Black amber—the darkness, the resin, the heat of fire smoldering in secret.

Ripe plum—sweet, lush, almost forbidden, like biting into a fruit that could stain my mouth forever.

Together, they were her.

My Tiger.

My curse.

My cure.

My secret weapon.

I lapped at her neck.

She shivered, and her scent clung to my tongue, slid into my blood, rewrote me molecule by molecule until I was no longer man but creature.

The Dragon.

Obsessed.

Unchained.

Unhinged.

Goddamn it. If I could devour her. . .

The thought cracked through me like lightning, dragging Rin’s voice back from the test. “I eat a human heart once a month for strength and vitality.”

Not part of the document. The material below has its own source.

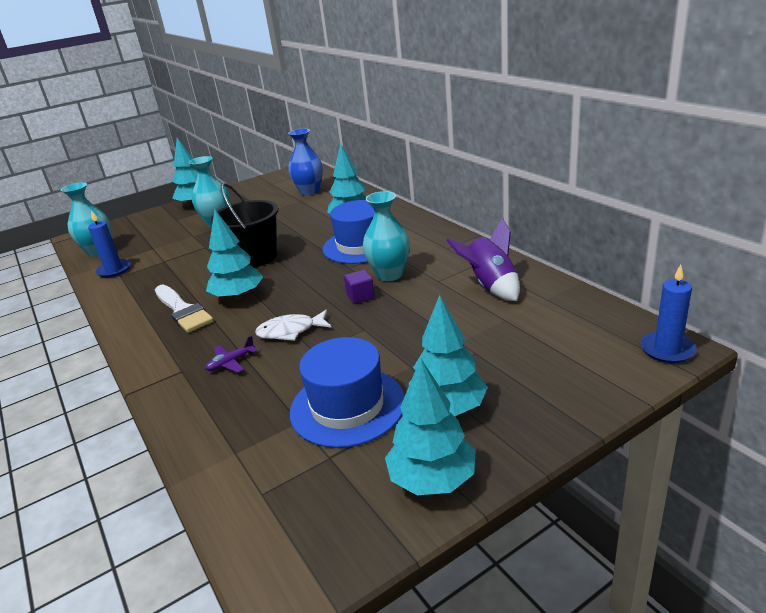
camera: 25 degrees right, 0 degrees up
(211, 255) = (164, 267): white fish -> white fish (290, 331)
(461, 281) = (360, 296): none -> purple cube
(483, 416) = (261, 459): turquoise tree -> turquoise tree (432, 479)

At the time, I’d thought it ridiculous.

Now?

Looking at her curves glowing under my light, hearing her breath break in my ear—fuck, I understood.

I wanted to eat my Tiger’s heart.

Not in metaphor.

Not in poetry.

In fact, I wanted to bite into her flesh, taste the muscle that kept her alive, feel it pounding against my teeth. To rip her chest open and feast, to fill myself with the proof she was mine inside and out.

Madness.

That’s what she did to me.

And it wasn’t the first time.

I’d already had a taste of her blood in the shower. That warm liquid stained my tongue.